Recreational runner Dale Roberts agrees that marathon running in your 30s is ideal. “It’s the perfect mix of mental and physical strength,” he says.

The 40-year old from Brisbane, a communications professional for an international non-profit, has run seven Melbourne Marathons. He says the 30s are the optimum blend of post 20s tempered hedonism and pre-40s physical fitness depreciation.

“You’ll miss a night out so you’re fresh to run 30 kilometres the next day and still recover enough to make a boozy afternoon lunch,” he says. “You’re also still physically young enough to run fast and recover well. Once you get older, everything’s sorer, harder and slower!”

Changing sectors

Your 30s can be an ideal time to change careers. Helen Merrick, 45, from Panania in Sydney, swapped a corporate sales job for the charity sector as she turned 30.

Doing it then gave her the opportunity to ascend the ranks; she’s now the general manager of fundraising and marketing at Mission Australia.

“I took a step back professionally, but it gave me some amazing opportunities like visiting the slums in Mumbai and the Philippines,” she says.

“After my partying 20s, my 30s gave me this new perspective, beyond my comfort zone,” she says. “Not only did it make me appreciate what I’ve got, I realised you have to get out and travel while you can. Now with a five-year-old and a pandemic, I didn’t appreciate how liberating it was to just nip down the beach or jump on a plane.”

One thing she wishes she’d done is stop more. “To be present,” she says, “and grateful for my privilege.”

Michelle McLean from Melbourne is 40 and swapped her marketing job in her late 30s to retrain as a clinical myotherapist. It ushered big changes for her.

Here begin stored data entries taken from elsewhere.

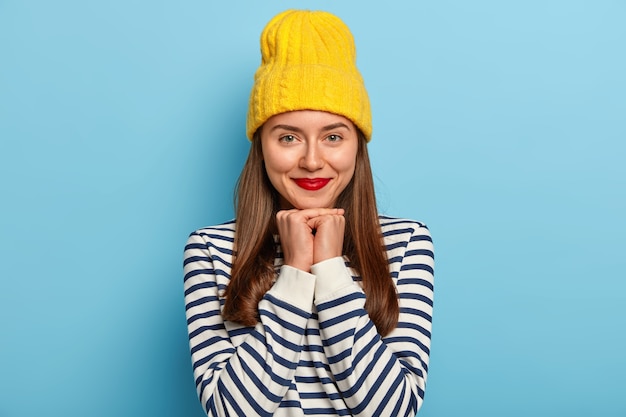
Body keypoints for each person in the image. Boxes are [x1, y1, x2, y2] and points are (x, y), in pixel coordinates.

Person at [183, 9, 434, 417]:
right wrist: (296, 273)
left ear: (358, 146)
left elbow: (394, 410)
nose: (313, 161)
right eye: (288, 137)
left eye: (333, 136)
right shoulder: (211, 250)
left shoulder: (405, 243)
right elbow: (231, 411)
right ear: (261, 146)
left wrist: (331, 267)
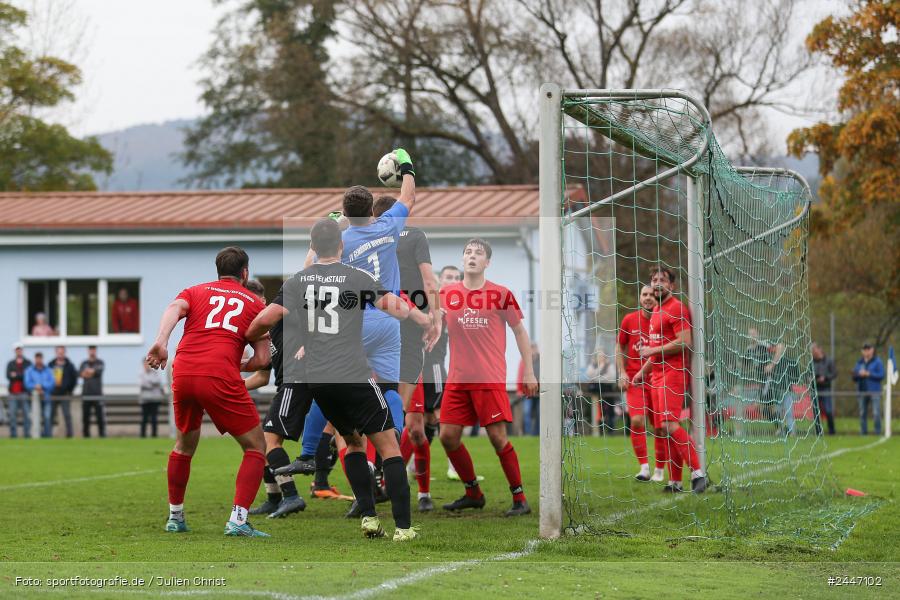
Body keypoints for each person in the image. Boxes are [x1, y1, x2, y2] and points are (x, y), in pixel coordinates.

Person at [247, 217, 431, 542]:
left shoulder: (298, 282)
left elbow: (264, 320)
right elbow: (398, 309)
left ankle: (370, 518)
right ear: (342, 246)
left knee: (354, 441)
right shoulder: (357, 277)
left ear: (313, 247)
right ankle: (403, 528)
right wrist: (423, 317)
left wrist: (248, 340)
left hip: (318, 380)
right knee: (388, 447)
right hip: (353, 374)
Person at [287, 149, 431, 481]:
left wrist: (331, 221)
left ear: (346, 215)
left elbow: (310, 265)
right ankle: (389, 451)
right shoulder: (388, 226)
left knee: (331, 388)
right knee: (390, 389)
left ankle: (311, 453)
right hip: (388, 322)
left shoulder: (341, 240)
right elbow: (409, 195)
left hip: (351, 325)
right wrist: (407, 163)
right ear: (371, 210)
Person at [146, 246, 272, 537]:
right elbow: (264, 361)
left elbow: (174, 309)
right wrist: (237, 363)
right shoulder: (254, 303)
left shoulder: (194, 291)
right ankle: (238, 520)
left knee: (184, 445)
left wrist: (162, 342)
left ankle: (175, 517)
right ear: (245, 273)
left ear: (217, 271)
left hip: (184, 370)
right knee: (256, 447)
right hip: (219, 375)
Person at [439, 238, 537, 517]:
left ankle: (520, 498)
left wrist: (528, 370)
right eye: (467, 251)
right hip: (457, 379)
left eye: (478, 253)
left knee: (497, 438)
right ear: (462, 260)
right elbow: (431, 322)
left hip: (488, 378)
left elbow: (520, 331)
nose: (472, 256)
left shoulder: (500, 294)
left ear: (487, 263)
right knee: (447, 436)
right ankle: (473, 493)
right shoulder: (446, 294)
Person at [373, 195, 442, 512]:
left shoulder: (366, 237)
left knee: (405, 423)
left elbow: (429, 280)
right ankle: (377, 486)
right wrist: (435, 318)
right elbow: (429, 281)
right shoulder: (375, 238)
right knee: (389, 415)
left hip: (389, 330)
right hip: (401, 326)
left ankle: (418, 492)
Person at [633, 266, 708, 493]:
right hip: (656, 376)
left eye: (662, 280)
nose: (657, 283)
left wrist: (651, 353)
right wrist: (641, 372)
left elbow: (685, 341)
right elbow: (655, 350)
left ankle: (698, 473)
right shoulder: (656, 311)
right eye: (654, 279)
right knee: (664, 429)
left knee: (669, 424)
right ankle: (675, 482)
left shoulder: (677, 308)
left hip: (672, 374)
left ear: (671, 286)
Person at [242, 279, 310, 520]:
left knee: (270, 441)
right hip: (287, 384)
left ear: (260, 300)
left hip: (297, 382)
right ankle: (274, 498)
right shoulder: (267, 331)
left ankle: (291, 496)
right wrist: (231, 385)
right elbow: (261, 376)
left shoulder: (280, 314)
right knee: (260, 441)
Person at [616, 284, 662, 482]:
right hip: (635, 380)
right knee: (636, 420)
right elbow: (619, 345)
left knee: (660, 427)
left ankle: (660, 470)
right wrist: (622, 372)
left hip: (659, 379)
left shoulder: (664, 319)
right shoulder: (629, 319)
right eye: (645, 294)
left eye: (652, 294)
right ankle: (644, 468)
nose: (648, 297)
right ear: (639, 298)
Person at [852, 343, 884, 435]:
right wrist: (859, 374)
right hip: (862, 391)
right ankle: (863, 433)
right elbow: (854, 377)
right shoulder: (859, 362)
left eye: (868, 349)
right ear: (862, 351)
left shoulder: (877, 361)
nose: (866, 351)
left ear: (872, 350)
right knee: (862, 413)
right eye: (864, 349)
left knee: (876, 413)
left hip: (874, 391)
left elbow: (882, 375)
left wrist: (869, 374)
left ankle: (877, 432)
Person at [46, 346, 77, 438]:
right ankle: (48, 435)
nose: (60, 354)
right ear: (56, 353)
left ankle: (70, 435)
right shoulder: (50, 365)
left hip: (64, 395)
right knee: (50, 416)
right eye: (59, 352)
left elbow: (74, 379)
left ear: (64, 353)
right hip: (53, 394)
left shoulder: (70, 365)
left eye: (62, 352)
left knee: (67, 415)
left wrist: (69, 390)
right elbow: (46, 378)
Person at [80, 345, 107, 438]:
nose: (92, 352)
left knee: (100, 418)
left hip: (97, 394)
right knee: (85, 418)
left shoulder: (100, 362)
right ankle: (86, 437)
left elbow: (97, 372)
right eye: (90, 350)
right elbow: (82, 374)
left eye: (94, 350)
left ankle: (102, 436)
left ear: (96, 351)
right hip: (86, 394)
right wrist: (90, 372)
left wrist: (90, 372)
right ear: (88, 351)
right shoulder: (83, 363)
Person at [24, 353, 54, 436]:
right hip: (34, 398)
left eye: (40, 358)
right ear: (35, 359)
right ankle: (34, 435)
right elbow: (27, 383)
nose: (39, 360)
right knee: (34, 417)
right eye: (37, 358)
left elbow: (52, 383)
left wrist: (42, 386)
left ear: (42, 359)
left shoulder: (48, 370)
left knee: (47, 417)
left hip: (46, 397)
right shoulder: (29, 370)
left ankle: (47, 436)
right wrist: (35, 387)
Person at [7, 343, 32, 438]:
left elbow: (27, 376)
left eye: (20, 349)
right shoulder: (10, 363)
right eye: (17, 350)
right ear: (15, 351)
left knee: (26, 414)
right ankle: (13, 435)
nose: (19, 351)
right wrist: (20, 374)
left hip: (24, 392)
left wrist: (16, 375)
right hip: (13, 393)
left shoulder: (28, 363)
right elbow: (8, 376)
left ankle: (27, 434)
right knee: (12, 415)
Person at [587, 353, 616, 434]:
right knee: (597, 411)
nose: (600, 358)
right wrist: (600, 368)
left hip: (607, 392)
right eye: (598, 356)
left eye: (602, 356)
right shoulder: (592, 365)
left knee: (610, 411)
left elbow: (611, 377)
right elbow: (590, 375)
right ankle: (599, 431)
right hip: (595, 393)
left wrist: (598, 377)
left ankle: (610, 431)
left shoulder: (610, 365)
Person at [811, 343, 836, 435]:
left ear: (819, 349)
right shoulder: (811, 362)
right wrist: (810, 378)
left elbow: (834, 374)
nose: (813, 352)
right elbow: (806, 375)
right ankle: (818, 432)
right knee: (816, 411)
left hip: (825, 388)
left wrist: (825, 378)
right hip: (815, 389)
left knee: (828, 410)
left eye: (814, 350)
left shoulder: (829, 361)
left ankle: (832, 430)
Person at [138, 358, 167, 438]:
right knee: (144, 418)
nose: (146, 366)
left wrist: (150, 383)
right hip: (145, 400)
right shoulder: (141, 374)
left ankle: (154, 435)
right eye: (144, 364)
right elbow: (143, 384)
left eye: (147, 364)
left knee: (154, 418)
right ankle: (142, 436)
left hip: (155, 399)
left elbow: (158, 382)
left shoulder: (155, 372)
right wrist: (153, 384)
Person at [517, 343, 540, 436]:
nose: (533, 351)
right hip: (527, 392)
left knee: (540, 413)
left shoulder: (542, 360)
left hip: (539, 392)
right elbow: (519, 375)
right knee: (526, 413)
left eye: (534, 349)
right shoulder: (523, 360)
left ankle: (537, 433)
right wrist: (519, 390)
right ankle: (528, 433)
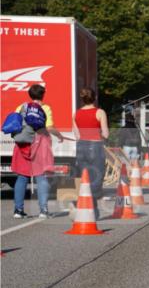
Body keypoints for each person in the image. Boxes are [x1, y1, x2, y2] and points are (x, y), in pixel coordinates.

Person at [11, 84, 65, 219]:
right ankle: (43, 210)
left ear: (30, 95)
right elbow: (50, 127)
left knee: (22, 177)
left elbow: (16, 123)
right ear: (43, 94)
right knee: (41, 176)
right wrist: (59, 135)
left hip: (23, 143)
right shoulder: (45, 108)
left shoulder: (21, 107)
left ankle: (18, 210)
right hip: (40, 144)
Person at [72, 87, 109, 212]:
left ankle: (85, 206)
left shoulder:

“I went from a job I hated with every inch of my soul to an industry I was born to work in,” she says. “I lost 25 kilograms in my 39th year and did more spiritual work on myself.”

There was a trade-off though. “I’d like to have travelled more but I was a poor student and improved my life in so many ways that travel just wasn’t up there in the priorities,” she says.

It works the other way around, too. Drew Lambert, 51, wishes he’d started his own PR business before he turned 40. “I didn’t have the guts to leave my job till I was 44 and have relished the independence it’s given me,” he says. “Despite being very good at my job, I’d never thought I had the skills and confidence to be successful.”

One thing he discovered in his 30s compensates: volunteering. “I co-founded Lifesavers with Pride to bring more gay people into the lifesaving movement, first at North Bondi, then nationwide,” he says.

50 by 50

As Travis de Jonk looks ahead to his next milestone, his list will grow even bigger: 50 by 50.

It is, he says, to challenge accepted notions about getting older.

“I want to remind myself: maybe your best days aren’t behind you,” he says.

We can do anything at any age, but maybe I’m a classic journalist in loving the deadline to achieve my life goals. My marathon running window is closing – that ship has sailed. But it’s sailing towards glaciers I’ve yet to climb.